Erstens: Ihr fragt vielleicht: Ist es wirklich so passiert, wie wir es heute erzählt haben? Natürlich nicht! Zu unserer Ehrenrettung können wir sagen: Wir haben nur erzählt, was auch in der Bibel steht, und nichts dazu erfunden. Aber seien wir ehrlich: Auch die biblischen Berichte ergeben kein eindeutiges Bild.
Und damit kommen wir zum Zweiten, zu unseren Anfangsfragen.

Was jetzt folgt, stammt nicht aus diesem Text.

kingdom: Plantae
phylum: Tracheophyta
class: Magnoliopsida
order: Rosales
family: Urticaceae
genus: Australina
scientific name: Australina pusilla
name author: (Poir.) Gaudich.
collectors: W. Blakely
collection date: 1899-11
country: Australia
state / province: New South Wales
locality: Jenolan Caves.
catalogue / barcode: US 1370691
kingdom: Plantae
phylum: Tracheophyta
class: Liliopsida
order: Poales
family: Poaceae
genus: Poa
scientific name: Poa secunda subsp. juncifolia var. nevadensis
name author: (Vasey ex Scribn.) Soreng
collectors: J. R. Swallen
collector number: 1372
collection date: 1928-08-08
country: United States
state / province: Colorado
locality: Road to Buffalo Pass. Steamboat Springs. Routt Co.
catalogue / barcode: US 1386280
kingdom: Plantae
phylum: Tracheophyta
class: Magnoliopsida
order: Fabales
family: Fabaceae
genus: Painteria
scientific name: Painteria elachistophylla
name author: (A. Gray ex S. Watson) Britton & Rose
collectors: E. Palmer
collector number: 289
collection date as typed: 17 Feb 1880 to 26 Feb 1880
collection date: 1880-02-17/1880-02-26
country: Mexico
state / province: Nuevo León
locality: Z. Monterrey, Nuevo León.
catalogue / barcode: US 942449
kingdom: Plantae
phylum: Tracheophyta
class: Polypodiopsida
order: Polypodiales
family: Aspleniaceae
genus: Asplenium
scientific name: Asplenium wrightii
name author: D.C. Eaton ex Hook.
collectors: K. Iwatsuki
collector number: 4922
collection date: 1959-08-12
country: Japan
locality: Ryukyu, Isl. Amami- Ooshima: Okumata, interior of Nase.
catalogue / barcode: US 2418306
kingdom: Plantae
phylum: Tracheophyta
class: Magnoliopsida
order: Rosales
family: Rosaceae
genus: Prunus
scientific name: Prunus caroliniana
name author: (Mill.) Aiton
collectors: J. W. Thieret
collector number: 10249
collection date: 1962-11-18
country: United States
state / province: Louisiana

Versuchen wir mal eine Antwort:
War Maria schön? Das ist egal. War sie fromm? Ja, denn sie hat auf Gott gehört, mit Höhen und Tiefen, bis an ihr Lebensende. War sie lieb? Sie hat geliebt. Sie wurde geliebt. Sie wurde geliebt von dem Sohn, den sie nicht verstand. Wer versteht schon Jesus? Und diese Liebe, die höher ist als alle Vernunft, die hat sie bewahrt. Diese Liebe kann auch uns bewahren.
Ist Maria heute wichtig? Unbedingt! Sie kann für uns ein Vorbild sein.
In der Kirche beginnt mit dem Ersten Advent heute ein neues Kirchenjahr. Möge es ein gutes Jahr werden, für uns, für Maria Kolesnikowa und Gisèle Pélicot und alle anderen Kämpferinnen und auch Kämpfer, die sich für eine bessere Welt einsetzen. Möge es – und da strecke ich jetzt unseren katholischen Geschwistern ganz weit die Hand aus – ein gutes Jahr mit Maria werden. Einen gesegneten Advent!
Und der Friede Gottes, der höher ist als all unsere Vernunft, bewahre unsere Herzen und Sinne in Christus Jesus.